- Born: Alyssa Fatou Traoré 7 September 1998 (age 27) Nijmegen, Gelderland, Netherlands
- Occupation: Model
- Modeling information
- Height: 1.78 m (5 ft 10 in)
- Hair color: Brown
- Eye color: Brown
- Agency: IMG Models (worldwide); Traffic Models (Barcelona); It's me Model Management;

= Alyssa Traoré =

Dutch fashion model

Alyssa Fatou Traoré is a Dutch fashion model. She was one of the first people discovered via IMG Models' "We Love Your Genes" initiative.

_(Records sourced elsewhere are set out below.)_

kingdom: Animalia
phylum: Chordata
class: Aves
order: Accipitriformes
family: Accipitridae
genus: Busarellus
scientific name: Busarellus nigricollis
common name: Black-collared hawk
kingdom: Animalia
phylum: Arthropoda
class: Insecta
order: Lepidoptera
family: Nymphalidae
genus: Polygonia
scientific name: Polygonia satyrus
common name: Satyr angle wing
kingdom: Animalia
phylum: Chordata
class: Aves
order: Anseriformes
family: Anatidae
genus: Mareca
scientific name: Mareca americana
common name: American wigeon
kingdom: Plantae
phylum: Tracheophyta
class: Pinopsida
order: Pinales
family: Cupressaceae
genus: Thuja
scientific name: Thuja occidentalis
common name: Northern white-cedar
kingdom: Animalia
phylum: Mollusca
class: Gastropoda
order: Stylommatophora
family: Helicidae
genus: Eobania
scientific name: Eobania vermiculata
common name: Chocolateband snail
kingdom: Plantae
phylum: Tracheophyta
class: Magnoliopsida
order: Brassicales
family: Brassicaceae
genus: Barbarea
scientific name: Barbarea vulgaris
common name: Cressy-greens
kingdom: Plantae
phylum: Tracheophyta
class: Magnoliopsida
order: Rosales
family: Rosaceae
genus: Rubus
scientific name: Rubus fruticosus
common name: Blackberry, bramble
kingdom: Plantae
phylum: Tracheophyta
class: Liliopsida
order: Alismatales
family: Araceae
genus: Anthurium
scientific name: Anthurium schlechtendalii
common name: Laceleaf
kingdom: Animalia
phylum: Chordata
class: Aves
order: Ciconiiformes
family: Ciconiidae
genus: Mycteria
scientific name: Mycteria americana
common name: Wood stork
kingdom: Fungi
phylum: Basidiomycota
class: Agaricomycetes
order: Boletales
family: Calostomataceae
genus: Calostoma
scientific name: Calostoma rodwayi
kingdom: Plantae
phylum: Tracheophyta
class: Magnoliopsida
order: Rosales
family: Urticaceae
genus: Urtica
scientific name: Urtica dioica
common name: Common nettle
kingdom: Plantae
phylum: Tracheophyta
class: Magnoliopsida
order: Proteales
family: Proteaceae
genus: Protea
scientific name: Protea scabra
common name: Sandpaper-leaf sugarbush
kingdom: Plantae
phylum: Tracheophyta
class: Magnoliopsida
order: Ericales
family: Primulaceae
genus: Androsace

== Early life and career ==
Traoré is of Dutch and Ivorian heritage and grew up in Nijmegen, Gelderland, Netherlands. At age 11, she was originally discovered by a scout in Amsterdam though in order to expand her career opportunities, she used the We Love Your Genes initiative on Instagram to get connected to IMG Models, who signed her weeks later. Traoré debuted at Jacquemus in Paris. She has also walked the runway for Burberry, Loewe, Erdem, Sonia Rykiel, Missoni, Giambattista Valli, Elie Saab, John Galliano, Roberto Cavalli, Prada, Dior, Calvin Klein (the show which took place on her 19th birthday). Traoré has appeared in campaigns for Prada, and Calvin Klein.

She has appeared in editorials for Elle Vogue Italia, Vogue Korea, and others.